Game in Development | Available to Download

Kansas 1999: Evolution and Creation Science  is set in 1999 and 2000. Christian Conservatives on the Kansas Board of Education have deleted macroevolution and Big Bang cosmology from the state science curriculum. The game centers on the election of a new Board of Education which must, for legal reasons, revisit the decision. Students will campaigns for office through press conferences, sponsored debates, and are encouraged to involve the larger campus community in the issues. Following the election, the Board meets to resolve the science curriculum issue.

The controversy in Kansas lies on a continuum that begins with the trial of Galileo. Most states in the South and Midwest have struggled with this issue and even New York limits the teaching of evolution. The Kansas controversy is uniquely interesting. It coincided with the controversial presidential election of 2000 in which both candidates took sides on the issue. It was also part of a struggle for control within the Republican Party of Kansas and involved large numbers of outside interests and national attention for the controversy.  

This game raises many questions about the role of religion in American society, the power of religious fundamentalism in the modern world, and the nature of science.
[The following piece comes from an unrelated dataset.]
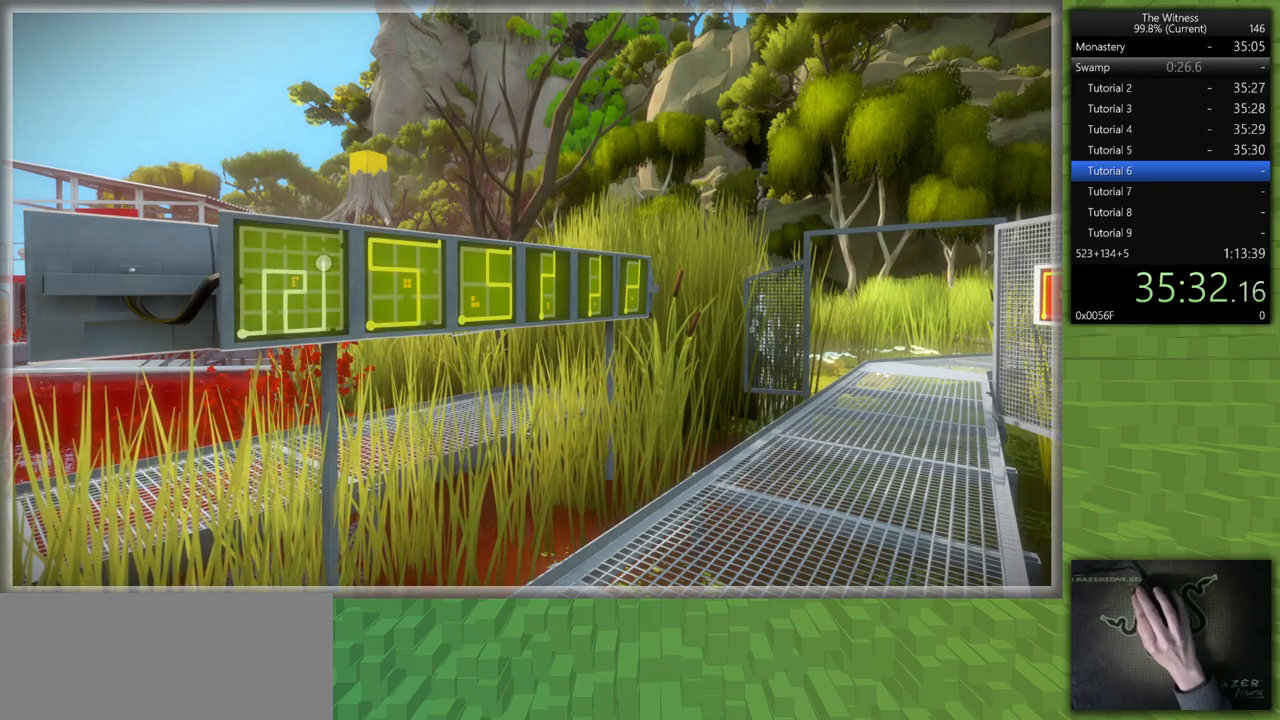
{"keys": ["a", "shift"], "mouse": ["left", "right"], "events": [[383, "a", "down"], [383, "mouse_left", "down"], [383, "shift", "down"], [433, "mouse_right", "down"]]}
Faculty can tailor the course to focus more on issues of civil religion or on modern Cosmology and evolutionary theory. Readings include an excerpt from Darwin’s Origin of Species , Microcosmos by Lynn Margulis and Doran Sagen which presents a modern view of evolution, readings from Hume on natural religion, and a classic essay on civil religion in America.

Labs for this game include building a telescope similar to that of Galileo, observing the moon and planets, learning about observational astronomy, studying physical optics of lenses using ray tracing, an exercise in natural selection, an exercise in allele propagation, and an exercise on radioactive decay. Additional possible exercises include a study of the Hubble Constant using simulation software and the use of ice core and tree ring data in obtaining dates.

The final outcome is a science standards document for use by the state of Kansas.

About the Author:

David E. Henderson is Professor of Chemistry at Trinity College and a founding member of the Environmental Science Program at Trinity. His research has included studies of acid precipitation and its effects on stream chemistry. He is also an expert on liquid chromatography and has published widely in the field. He has a wide range of interests including environmental protection and the history of religion. He is author of two other Reacting games, Acid Rain in Europe, 1979-1989 and Constantine and the Council of Nicaea.